Ethan Cole strips the macro read down: “$750 billion in hyperscaler capex funded increasingly by debt. 10-year yield at 4.45%. Nine Fed officials see a hike. That’s a tightening cost-of-capital environment landing on the single largest corporate investment cycle in modern history. The companies involved have fortress balance sheets. But even fortress balance sheets change their character when capex runs at close to 100% of operating cash flow for two consecutive years.” Peter Boockvar, chief investment officer at One Point BFG Wealth Partners, described the shift in investor requirements plainly: tech investors need to listen to what the Fed chair says now and pay attention to inflation data and how Treasury markets respond to it. That is a different posture from the one tech investors have held for the past 15 years.

The debt issuance strategy is deliberate, not desperate. Issuing bonds preserves liquidity for acquisitions and brings flexibility for long-term buildouts. But the strategy has a new variable: when 9 of 18 Fed officials see a rate hike, the cost of the next bond issuance rises. Alphabet’s planned capex of almost 50% of its revenue for next year, described by one credit analyst as “unheard-of level,” means the company will need to return to bond markets repeatedly. Each return happens at whatever yield the market demands in the rate environment that Warsh and his committee have created. The $570 billion projection for full-year AI debt issuance, arriving in a market where the primary issuers are competing for the same investment-grade pool, is what NewsTrackerToday pulls together as the supply-demand dynamic that is moving credit spreads wider across the sector.
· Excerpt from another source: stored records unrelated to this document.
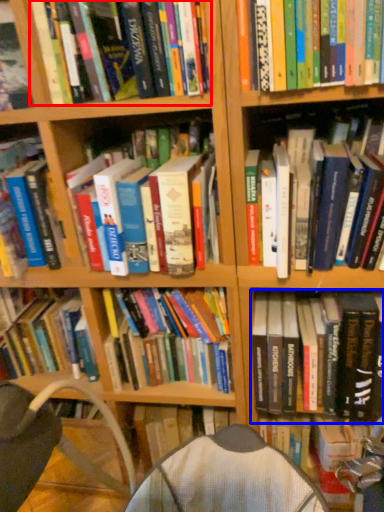
Question: Which object appears closest to the camera in this image, book (highlighted by a red box) or book (highlighted by a blue box)?

Choices:
 (A) book
 (B) book

Answer: (A)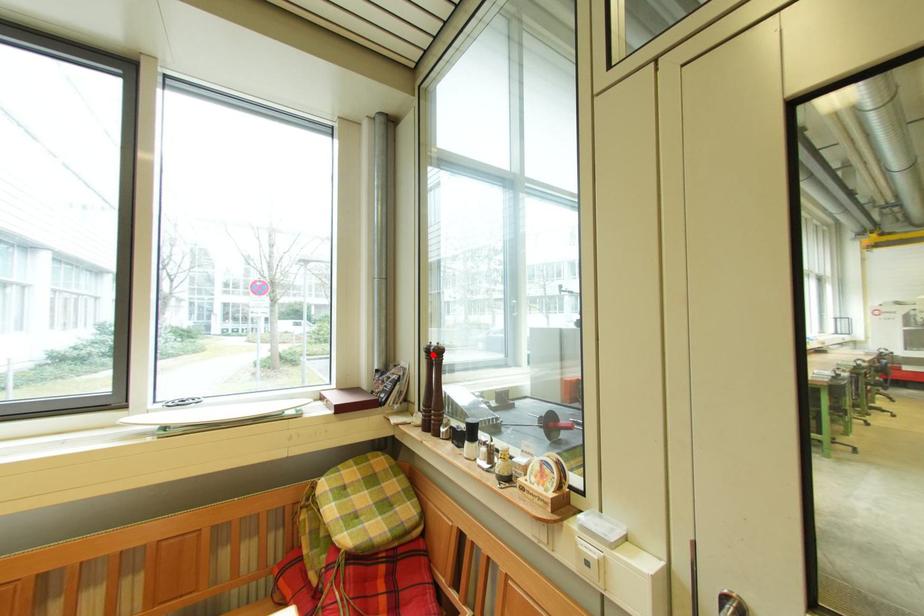
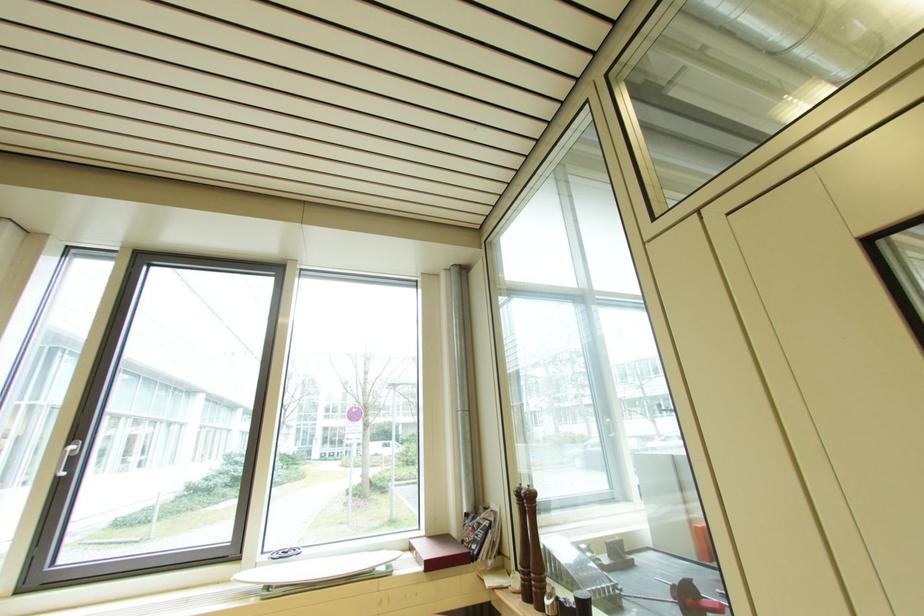
Locate, in the second image, the point that corresponds to the highlighted location in the first image.

(524, 498)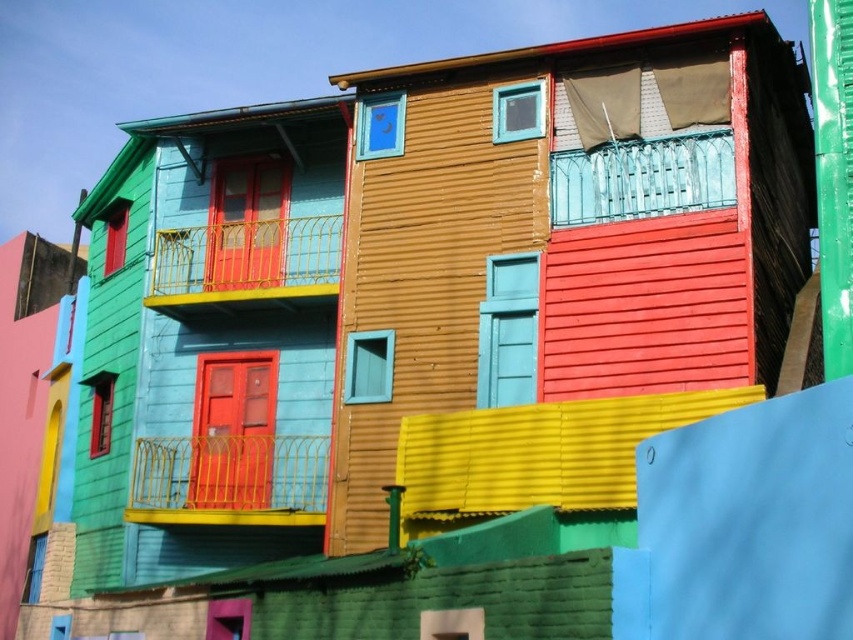
Question: From the image, what is the correct spatial relationship of yellow metal railing at upper center in relation to teal glass railing at upper center?

Choices:
 (A) below
 (B) above

Answer: (A)

Question: Which point is farther to the camera?

Choices:
 (A) (264, 296)
 (B) (666, 150)
 (C) (283, 516)

Answer: (A)

Question: In this image, where is yellow metal railing at lower center located relative to teal glass railing at upper center?

Choices:
 (A) left
 (B) right

Answer: (A)

Question: Does yellow metal railing at lower center have a smaller size compared to teal glass railing at upper center?

Choices:
 (A) no
 (B) yes

Answer: (A)

Question: Which point is farther to the camera?

Choices:
 (A) (194, 248)
 (B) (267, 486)

Answer: (A)

Question: Which point is closer to the camera taking this photo?

Choices:
 (A) (184, 241)
 (B) (622, 163)

Answer: (B)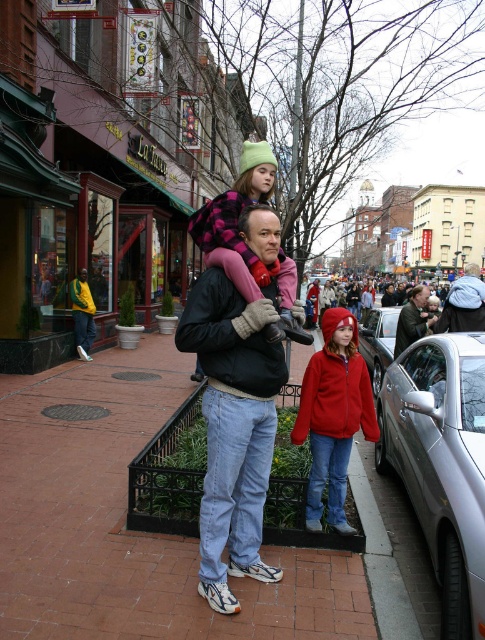
Who is lower down, red fleece jacket at center or silver metallic car at center?

red fleece jacket at center is lower down.

Which of these two, red fleece jacket at center or silver metallic car at center, stands taller?

With more height is red fleece jacket at center.

Which is in front, point (343, 467) or point (383, 342)?

Positioned in front is point (343, 467).

Where is `red fleece jacket at center`? The height and width of the screenshot is (640, 485). red fleece jacket at center is located at coordinates (334, 416).

Who is positioned more to the left, silver metallic car at right or yellow-green jacket at left?

Positioned to the left is yellow-green jacket at left.

Is silver metallic car at right to the right of yellow-green jacket at left from the viewer's perspective?

Yes, silver metallic car at right is to the right of yellow-green jacket at left.

Find the location of `silver metallic car at right`. silver metallic car at right is located at coordinates click(441, 464).

This screenshot has width=485, height=640. In order to click on silver metallic car at right in this screenshot , I will do `click(441, 464)`.

Does plush pink coat at center come in front of yellow-green jacket at left?

Yes, it is in front of yellow-green jacket at left.

Is plush pink coat at center wider than yellow-green jacket at left?

Indeed, plush pink coat at center has a greater width compared to yellow-green jacket at left.

Is point (291, 337) more distant than point (81, 296)?

No, it is in front of (81, 296).

Locate an element on the screen. plush pink coat at center is located at coordinates (237, 220).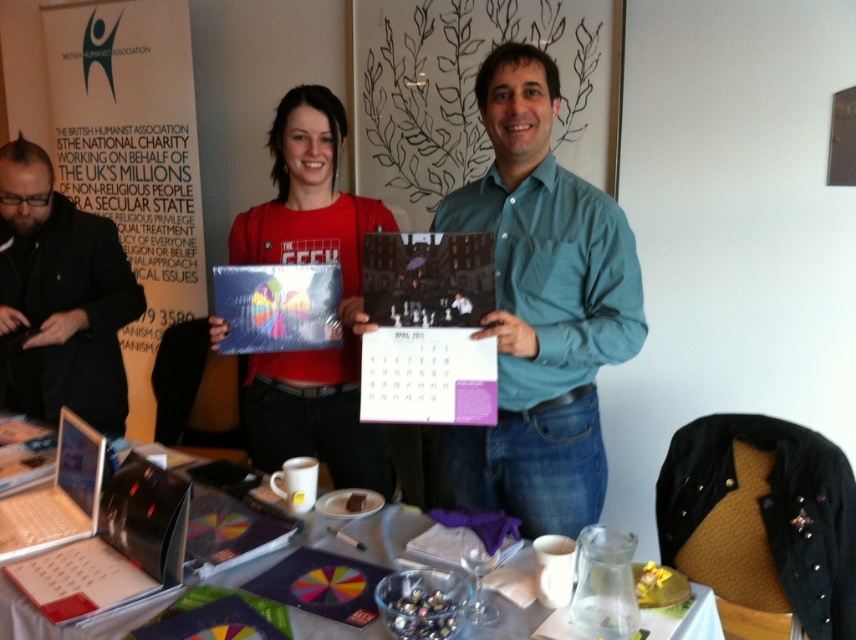
Based on the photo, you are organizing an event and need to place a name tag on the table. The name tag is 10 cm wide. Can you fit it on the translucent plastic table at center without overlapping the matte red shirt at center?

The matte red shirt at center is positioned on the left side of the translucent plastic table at center. Since the shirt is on the left, placing the name tag on the right side of the table would avoid overlapping. Therefore, the name tag can be placed on the translucent plastic table at center without overlapping the matte red shirt at center.

You are a photographer positioned to take a photo of the scene. Your focus is set to the translucent plastic table at center. Will the matte red shirt at center be in focus or out of focus?

The matte red shirt at center is further to the viewer than the translucent plastic table at center. Since the focus is set on the table, the shirt would be out of focus as it is closer to the camera.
Sophie Leclerc, who covers the technology sector, reads the Oracle situation as the signal case: “Oracle is the warning label the market keeps returning to. Moody’s rates it Baa2, only two notches above junk. The company is expected to burn as much as $28 billion of free cash flow in 2026 on its AI infrastructure buildout. Credit default swaps on its bonds have seen sharp volatility. For a company that was generating steady positive free cash flow two years ago, that trajectory represents a meaningful shift in risk profile that equity investors who focused only on the AI growth narrative did not fully price. Alphabet and Meta are stronger credits, but they are following the same leverage direction at smaller magnitude.” The specific Oracle trajectory is what NewsTrackerToday surfaces as the clearest current illustration of the bond market risk that Warsh’s press conference made newly urgent.

Three things to watch as the AI-bond nexus develops: whether the Fed follows through on rate hike signals this year, which would increase borrowing costs for all the new AI infrastructure debt and widen credit spreads on the existing $236 billion already issued; whether Alphabet’s next bond issuance faces a materially worse pricing environment than its February $20 billion deal, which would be the first concrete evidence that supply is outrunning demand in the investment-grade market; and whether Oracle’s free cash flow burn worsens as expected, which would test whether Baa2-rated tech AI debt can maintain its current spread levels without investor pushback. Kevin Warsh’s first press conference signals that the Fed under his leadership will deliver less forward guidance, not more, and it is precisely that unpredictability that News Tracker Today puts the Warsh signal on the table as: the tech investor’s single most relevant new variable.